提示した画像は、南京崇善堂掩埋隊工作人員一覧表です。隊長の名前が周一漁ではなく周一通となっています。
他にも周一通と記述されていますので、これは誤記ではなく、当時中国では別号を名乗る習慣がありましたのでどちらかが別号であった可能性があります。有名なところでは蒋中正は介石、汪兆銘は精衛、何応欽は敬之というような号をつかっていました。はたして「号」なのか、「手書き文字の読み違い」なのか興味のあるところです。
崇善堂の12月の埋葬
崇字埋葬隊は12月26日から埋葬活動(1,011体)をしたとされていますが、実際には崇善堂は崇字埋葬隊を組織する以前から埋葬活動をしていたのではないかと思います。
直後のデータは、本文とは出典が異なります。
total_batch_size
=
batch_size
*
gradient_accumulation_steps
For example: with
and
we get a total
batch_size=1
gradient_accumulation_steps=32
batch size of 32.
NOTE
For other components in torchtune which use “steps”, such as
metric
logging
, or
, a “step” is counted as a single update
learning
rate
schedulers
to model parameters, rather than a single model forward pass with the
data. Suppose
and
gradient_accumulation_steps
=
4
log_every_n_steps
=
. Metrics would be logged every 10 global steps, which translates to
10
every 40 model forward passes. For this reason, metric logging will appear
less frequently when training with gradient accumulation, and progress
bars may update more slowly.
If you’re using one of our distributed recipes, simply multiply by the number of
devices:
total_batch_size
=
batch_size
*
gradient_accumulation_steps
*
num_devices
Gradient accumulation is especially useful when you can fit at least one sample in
『日中戦争 VOL3 1937/1945』児島襄(文芸春秋)202項〜203項
-----十二月十六日、
日本軍は掃蕩と清掃を急いだ。
翌日、十七日に入城式、次いで十八日に陸海合同慰霊式をおこなうことがきまったからである。
とくに、市内に散乱する中国側の死体の片づけが、急務とみなされた。
入城式行進のルートは、中山門から国民政府大礼堂までの目ぬき通りがえらばれている。
「安全区」委員会に協力がもとめられ、委員会は、紅卍会(楊登瀛)と慈善団体「崇善堂」(周一通)に委託した。
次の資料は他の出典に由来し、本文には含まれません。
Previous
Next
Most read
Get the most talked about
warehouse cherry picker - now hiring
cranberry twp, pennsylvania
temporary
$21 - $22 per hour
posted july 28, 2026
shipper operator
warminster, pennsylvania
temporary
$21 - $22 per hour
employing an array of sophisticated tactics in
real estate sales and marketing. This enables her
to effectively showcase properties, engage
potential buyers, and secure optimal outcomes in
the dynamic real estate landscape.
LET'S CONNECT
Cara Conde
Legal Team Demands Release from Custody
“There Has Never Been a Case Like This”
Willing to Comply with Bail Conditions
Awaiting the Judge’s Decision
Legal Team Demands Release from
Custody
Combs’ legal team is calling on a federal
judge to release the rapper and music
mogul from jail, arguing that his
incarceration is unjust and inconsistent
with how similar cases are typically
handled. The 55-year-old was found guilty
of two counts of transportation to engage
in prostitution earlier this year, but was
紅卍会は急には人夫が集められない旨を回答し、「崇善堂」だけが、「安全区」の難民を「一体四角」の処理賃金で動員した。
だが、それでもわずか四十人をあつめ得たにすぎず、おかげで死体処理といっても、中山路と中正路が交差する鼓楼附近の死体を、双龍巷、石婆婆巷などの路地の側面につみあげるか、いくつかの池に投棄するだけで埋葬は後日に待つほかはなかった。
児島襄氏が何を根拠にこのような記述をしたかは不明ですが、『週間文春』の1974年1月4日号〜1981年の12月24日号に記載されたもので、この当時に憶測などで周一通の名前を記載することは不可能なことであり、きちんとした調査によるものであることは間違いありません。
周一通という名前は洞富雄氏ですら知らなかった名前です。
『南京大虐殺の証明』洞富雄(朝日出版社)72項
「周一通」は「周一漁」の誤りか------洞注記
漁と通
発音も違いますし通常は間違える文字ではありません。しかし、「漁」という文字を手書きで続け字で書くと「通」に見える可能性はあるとおもいます。南京崇善堂掩埋隊工作人員一覧表も周一通ではなく、実際には周一漁と書いているのが、「通」に見えているのかも知れません。右下の角印は「南京市崇善堂図記」となっていますので、崇善堂の主要メンバーの誰かによって記載されたものだと思います。
児島襄氏が日中戦争を執筆中に、南京崇善堂掩埋隊工作人員一覧表を見るのは不可能と思いますので、崇善堂が作成した非常に貴重な資料を入手していたか、特別な情報提供者でもいない限り周一通の名前は出てこないはずです。